Herein, we explore the possibility to transfer mechanochemical activity exerted by motor proteins to a synthetic hydrogel. Water-soluble supramolecular polymers are excellent candidates for this purpose, since they possess numerous properties intrinsic to extra- and intracellular matrices – biocompatibility, tunable rheological properties, dynamic behavior of components, and adaptability to stimuli.^[1] The model material in this study is a hybrid DNA hydrogel assembled from one-dimensional supramolecular polymers (structural scaffold), in which the filaments are held together by complementary DNA strands (crosslinking motifs).

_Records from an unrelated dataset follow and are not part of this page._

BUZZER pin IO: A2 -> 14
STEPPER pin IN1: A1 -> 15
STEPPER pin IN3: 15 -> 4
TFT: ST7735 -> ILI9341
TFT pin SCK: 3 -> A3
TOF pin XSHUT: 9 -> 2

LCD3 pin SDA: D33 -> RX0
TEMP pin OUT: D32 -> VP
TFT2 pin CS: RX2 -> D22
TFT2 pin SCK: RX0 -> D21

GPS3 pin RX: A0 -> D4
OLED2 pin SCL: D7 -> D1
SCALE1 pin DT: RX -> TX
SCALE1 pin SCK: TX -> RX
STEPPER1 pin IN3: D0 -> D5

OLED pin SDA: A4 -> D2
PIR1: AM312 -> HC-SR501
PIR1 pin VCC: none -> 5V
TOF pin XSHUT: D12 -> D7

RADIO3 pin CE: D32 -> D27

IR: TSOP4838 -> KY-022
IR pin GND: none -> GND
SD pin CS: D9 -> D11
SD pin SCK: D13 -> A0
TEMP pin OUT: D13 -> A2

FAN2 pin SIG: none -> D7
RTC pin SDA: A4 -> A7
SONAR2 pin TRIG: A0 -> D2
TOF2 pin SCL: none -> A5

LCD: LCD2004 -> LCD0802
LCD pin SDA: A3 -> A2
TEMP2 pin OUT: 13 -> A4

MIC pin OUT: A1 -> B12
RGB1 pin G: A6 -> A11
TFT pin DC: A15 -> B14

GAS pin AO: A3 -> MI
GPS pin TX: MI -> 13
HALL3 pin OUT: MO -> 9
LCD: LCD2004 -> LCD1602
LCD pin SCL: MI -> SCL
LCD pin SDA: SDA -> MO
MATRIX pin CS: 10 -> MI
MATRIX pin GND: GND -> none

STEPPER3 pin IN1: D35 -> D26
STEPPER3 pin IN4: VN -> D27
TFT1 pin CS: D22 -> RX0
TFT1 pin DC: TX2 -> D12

The supramolecular polymers consist of two kinds of co-assembled benzene-1,3,5-tricarboxamides, one of which is conjugated to a short DNA handle. The self-assembly exhibits two regimes of the supramolecular polymerization. Moreover, the usage of two components allows to adjust the dynamics and crosslinking density of the material. Based on the previous results, we foresee that such hydrogels can be rendered active, i.e. change their stiffness and exhibit spontaneous mechanical fluctuations in the presence of the DNA translocase motor protein and ATP.^[2] We believe that our system can provide a convenient tool to establish design principles for the preparation of adaptive and responsible artificial soft matter. The project offers opportunities for studying the diverse properties of active materials which are difficult – if not impossible – to modulate in entirely natural objects.

[1] M. Webber, E. A. Appel, E. W. Meijer, R. Langer,  Nat. Mater. 2016, 15, 13-26.
[2] O. Bertrand, D. K. Fygenson, O. A. Saleh, Proc. Natl. Acad. Sci. 2012, 109, 17342-17347.